Knowledge is not free
The world is chaotic, but we can still learn simplified models of it that are usefully accurate. Learning these models, though, is expensive, for a few reasons. Primarily, because you have to actually physically observe and interact with the world to understand it: most knowledge is not deducible from first principles. Knowledge — the accumulation and modeling of input data by the decision making system — is what makes a superintelligence useful. It allows it to make accurate predictions about the future state of its environment and the consequences of its possible actions. But you can’t make these predictions without a lot of observation and interaction with that environment. You can’t just use your super brain to start deducing how everything in the world works. Our world is a specific example of a possible world, but one of an infinite many such possible worlds (presumably). Science, math, physics -- all of human knowledge — is the process of discovering which of those logically and mathematically consistent (we presume) worlds we actually live in. Even the simplest, most fundamental laws of the universe have only revealed themselves after careful and laborious inspection and experimentation. Only close observation of manipulations of our environment allow us to gather knowledge about it and how it works. A superintelligence can draw inferences faster and more accurately given the same data (this is basically the definition of superintelligence), but only within the limits of the given data. Einstein’s theory of relativity would have been wrong in 1850. Well, not so much wrong, but no more right than any other of the infinite possible explanations for observed phenomena, and indeed not the simplest or most likely explanation. It was only the unexplainable observations of the Michelson-Morley experiments that required relativity.
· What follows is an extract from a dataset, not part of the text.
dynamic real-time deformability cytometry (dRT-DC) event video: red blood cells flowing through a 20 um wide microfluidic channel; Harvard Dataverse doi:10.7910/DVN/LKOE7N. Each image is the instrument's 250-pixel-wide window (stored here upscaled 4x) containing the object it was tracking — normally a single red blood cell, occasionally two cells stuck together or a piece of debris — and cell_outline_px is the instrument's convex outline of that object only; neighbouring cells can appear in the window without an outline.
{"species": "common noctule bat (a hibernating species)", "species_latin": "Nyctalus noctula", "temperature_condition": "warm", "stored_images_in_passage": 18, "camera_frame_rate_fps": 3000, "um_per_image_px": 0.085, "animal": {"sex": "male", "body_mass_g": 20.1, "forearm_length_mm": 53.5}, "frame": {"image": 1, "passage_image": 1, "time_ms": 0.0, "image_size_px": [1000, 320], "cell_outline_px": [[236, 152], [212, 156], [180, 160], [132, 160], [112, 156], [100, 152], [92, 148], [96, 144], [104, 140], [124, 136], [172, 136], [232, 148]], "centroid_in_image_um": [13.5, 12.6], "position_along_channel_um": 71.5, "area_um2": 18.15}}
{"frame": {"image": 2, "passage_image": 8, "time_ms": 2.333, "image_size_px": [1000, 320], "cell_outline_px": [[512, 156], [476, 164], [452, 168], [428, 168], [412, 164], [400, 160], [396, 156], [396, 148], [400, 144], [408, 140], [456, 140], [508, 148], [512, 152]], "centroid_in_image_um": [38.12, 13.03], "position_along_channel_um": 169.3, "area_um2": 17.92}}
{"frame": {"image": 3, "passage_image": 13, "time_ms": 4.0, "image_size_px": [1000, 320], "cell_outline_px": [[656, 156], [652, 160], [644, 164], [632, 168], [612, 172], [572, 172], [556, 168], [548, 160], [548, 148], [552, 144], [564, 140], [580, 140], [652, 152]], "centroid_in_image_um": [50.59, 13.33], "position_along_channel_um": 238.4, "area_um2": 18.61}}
The point is that learning how the world works takes great time and resources, and you can’t just spin up a giant brain in a vacuum and get knowledge for free. Even ingesting all of the observational data available that humans have accumulated to date (books, the internet) will limit you likely to not much more than humans already know. To develop a better model of how humans socialize will require, well, socializing with a lot of humans. Maybe it could be inferred from, say, watching all of the available video content on Youtube, but it’s also likely that doing that will give you a very warped perception of the world.

Which brings us to the bottom line: An agent can’t know if its model of the world is correct without explicit testing, either through sufficiently accurate (and therefore expensive) simulation or through actual interaction with the world. An agent could build an extremely advanced and sophisticated model of the world based on watching Youtube videos, but it won’t know in what ways it’s model is weirdly broken until it tests it in the real world (like, whoa, not everyone is an incessant nattering ass 😀).

Further, humans can, and have, created systems with immunity to intelligence and manipulation. This is why it’s still mostly a “who you know” world — we trust and like the people we spend time with and develop a close connection with. Importantly, we require the other person to make sacrifices of their time and resources before we trust them and do business with them. It is a mechanism that is impervious to intelligence and gaming. And it’s how the world still works, for the most part, for better or worse.

To be clear, none of this is to deny that machine intelligence will eventually surpass and render obsolete human intelligence, or to deny that the evolution of the technology we humans create will eventually displace us. But it will be a scenario that plays out over decades, centuries, or, most likely, millenia; not “hours or days”. It will require, just like the beginning of organic life, the fortuitous mix of a large number of elements in the right environment, and many, many false starts, before the machines supercede us. More likely is that by the time superintelligence happens, humans will have retreated to virtual worlds anyways. You’ve seen the movie.